SE301: Numerical Methods

SE301: Numerical Methods Syllabus Section 1(051)

Instructor : Dr. Samir Hasan Al-Amer

Office : 22-141
Phone : 860 - 3749
Office Hours : Saturday and Monday 9:00-11:00 or by appointment


Catalog Description : Roots of nonlinear equations. Solutions of systems of linear algebraic equations. Numerical differentiation and integration. Interpolation. Least squares and regression analysis. Numerical solution of ordinary and partial differential equations. Introduction to error analysis. Engineering case studies.

Course Objectives:

The course aims to introduce numerical methods used for the solution of engineering problems.

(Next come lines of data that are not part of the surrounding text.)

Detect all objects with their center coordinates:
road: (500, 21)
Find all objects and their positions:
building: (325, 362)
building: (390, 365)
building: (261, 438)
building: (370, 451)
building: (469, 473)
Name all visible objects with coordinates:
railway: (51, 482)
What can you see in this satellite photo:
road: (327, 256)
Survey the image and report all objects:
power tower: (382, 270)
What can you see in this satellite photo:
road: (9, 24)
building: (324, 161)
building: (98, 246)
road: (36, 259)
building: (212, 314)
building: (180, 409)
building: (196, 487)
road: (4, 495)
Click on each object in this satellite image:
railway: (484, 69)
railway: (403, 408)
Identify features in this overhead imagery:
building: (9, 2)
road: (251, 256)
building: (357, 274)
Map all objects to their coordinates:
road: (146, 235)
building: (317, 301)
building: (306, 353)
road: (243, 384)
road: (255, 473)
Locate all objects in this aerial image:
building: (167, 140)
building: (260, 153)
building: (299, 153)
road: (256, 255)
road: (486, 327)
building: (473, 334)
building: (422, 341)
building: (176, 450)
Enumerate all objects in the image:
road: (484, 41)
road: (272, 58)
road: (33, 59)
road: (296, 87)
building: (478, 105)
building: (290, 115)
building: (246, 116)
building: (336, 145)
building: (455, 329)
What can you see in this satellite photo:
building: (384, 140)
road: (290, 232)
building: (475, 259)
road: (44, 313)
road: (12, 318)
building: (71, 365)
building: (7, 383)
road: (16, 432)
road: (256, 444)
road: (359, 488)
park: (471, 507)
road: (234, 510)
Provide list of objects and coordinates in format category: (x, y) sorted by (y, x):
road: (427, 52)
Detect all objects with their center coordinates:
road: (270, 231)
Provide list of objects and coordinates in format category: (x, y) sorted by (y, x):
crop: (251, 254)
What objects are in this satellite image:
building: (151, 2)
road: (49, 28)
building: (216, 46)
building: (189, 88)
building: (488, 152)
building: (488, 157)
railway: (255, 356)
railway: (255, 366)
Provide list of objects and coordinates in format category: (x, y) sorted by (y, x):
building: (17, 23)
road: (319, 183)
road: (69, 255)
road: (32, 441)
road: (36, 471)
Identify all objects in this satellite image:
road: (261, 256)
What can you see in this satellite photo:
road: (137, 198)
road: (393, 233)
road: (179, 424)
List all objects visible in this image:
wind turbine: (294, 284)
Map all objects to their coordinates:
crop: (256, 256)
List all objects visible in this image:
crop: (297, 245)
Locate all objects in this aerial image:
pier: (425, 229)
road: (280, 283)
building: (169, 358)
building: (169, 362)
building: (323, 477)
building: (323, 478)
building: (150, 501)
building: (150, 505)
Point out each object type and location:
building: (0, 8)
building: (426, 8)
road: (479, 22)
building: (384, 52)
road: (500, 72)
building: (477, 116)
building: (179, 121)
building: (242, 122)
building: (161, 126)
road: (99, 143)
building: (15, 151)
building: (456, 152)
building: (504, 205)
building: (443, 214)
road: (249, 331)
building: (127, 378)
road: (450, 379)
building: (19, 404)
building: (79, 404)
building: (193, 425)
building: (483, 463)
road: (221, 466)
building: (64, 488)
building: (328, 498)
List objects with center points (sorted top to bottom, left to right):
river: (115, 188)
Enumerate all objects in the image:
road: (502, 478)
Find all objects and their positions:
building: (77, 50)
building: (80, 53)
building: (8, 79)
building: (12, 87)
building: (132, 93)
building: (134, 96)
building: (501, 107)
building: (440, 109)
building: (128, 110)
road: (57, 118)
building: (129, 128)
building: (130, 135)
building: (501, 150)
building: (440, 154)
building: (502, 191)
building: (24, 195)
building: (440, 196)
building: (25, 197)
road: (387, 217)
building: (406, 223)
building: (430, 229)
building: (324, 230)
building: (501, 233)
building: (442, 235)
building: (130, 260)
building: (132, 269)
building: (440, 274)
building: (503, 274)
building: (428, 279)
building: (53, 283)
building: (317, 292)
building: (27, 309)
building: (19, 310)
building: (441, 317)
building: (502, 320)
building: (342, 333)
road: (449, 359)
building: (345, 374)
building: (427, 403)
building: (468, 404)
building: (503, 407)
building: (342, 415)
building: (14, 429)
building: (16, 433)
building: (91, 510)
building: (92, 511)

The course emphasizes algorithm development and programming and application to realistic engineering problems.

Pre-requisite : ICS 101 and MATH 201

Textbook : “Numerical Methods for Engineers”, Steven C. Chapra and Raymond P. Canale. 4th Edition.

Other references: W. Cheney and Kincaid, Numerical Mathematics and Computing.

Course Outcomes: at the end of this course Student should be able to:
1. Use Taylor Series to approximate functions and evaluate the approximations error.
2. Understand and program algorithms to locate the roots of equations.
3. Understand and program algorithms to solve linear system of equations.
4. Learn how to smooth engineering collected data using least square method.
5. Use polynomials to interpolate engineering collected data or approximate function
6. Understand and program algorithms to evaluate the derivative or the integral of a given function and evaluate the approximation error.
7. Understand and program to solve engineering Ordinary Differential Equations (ODE) or Partial Differential Equations (PDE).
8. Understand relationships among methods, algorithms and computer errors.
9. Apply numerical and computer programming to solve common engineering problems.
10. Apply versatile software tools in attacking numerical problems.

Computer usage:

Students may use FORTRAN, MATLAB or C Language (PC or UNIX versions) or any other language to write programs to solve computer homework assignments.
ABET category: content as estimated by faculty member who prepared this course description.
• Mathematical Sciences: 1 credit
• Engineering Science: 2 credits

Important Notes:
• University Rules regarding attendance will be strictly followed.
• Absence from class does not excuse a missed quiz or homework assignment.
• Late homework will be penalized.

Grading :
• Attendance 5% (-1% per absence)
• HW + Computer Homework + project 15%
• Quizzes +Computer Quiz 15%
• Major I (Topics 1,2,3) 20% (Wed 19h of October, 9:00-11:00 PM )
• Major II (Topics 4,5,6) 20% (Tue 29th of November, 7:00 - 9:00 PM)
• Final exam 25% (Scheduled by Registrar )
TOPICS:

# Details Lecturers
1.

Introductory material: , absolute and relative errors, Rounding and chopping,Computer
errors in representing numbers (sec 3.1-3.4)*.
Review of Taylor series (sec 4.1),

 4
2. Locating roots of algebraic equations:
Graphical Methods ( Sec 5.1), Bisection method (Sec 5.2),
Newton method (sec 6.2), Secant method (sec 6.3),
Systems of nonlinear equations (6.5.2)*		 6 Lectures
  3. Systems of linear equations: 5 Lectures
Naïve Gaussian elimination(sec 9.2)
Gaussian elimination with scaled partial pivoting
and Tri-diagonal systems, Gauss-Jordan method (Sec 9.7)*		  
  4. The Method of Least Squares; 4 Lectures
Linear Regression (Sect 17.1), Polynomial Regression (17.2)
Multiple Linear Regression (Sec 17.3)*		  
  5. Interpolation: 4 Lectures
Newton’s Divided Difference method (Sec. 18.1),
Lagrange interpolation (Sec 18.2), Inverse Interpolation (Sec 18.4)		  
  6. Numerical Integration: 6 Lecturers
Trapezoid rule (sec. 21.1), Romberg algorithm (sec 22.2).
Gauss Quadrature (sec 22.3 )*		  
  7. Numerical Differentiation: 2.5 Lectures
Estimating derivatives and Richardson’s Extrapolation (sec. 23.1-23.2). 		 
  8. Ordinary differential equations: 9 Lectures
Euler’s method (sec 25.1), Improvements of Euler’s method (sec 25.2),
Runge-Kutta methods (sec.25.3),
Methods for systems of equations (sec 25.4),
Multistep Methods (Sec 26.2),:
Boundary value problems (Sec. 27.1).		  
  9. Partial differential equations: 2.5 Lectures
Elliptic Equations (sec 29.1-29.2)and
Parabolic Equations (sec 30.1-30.4).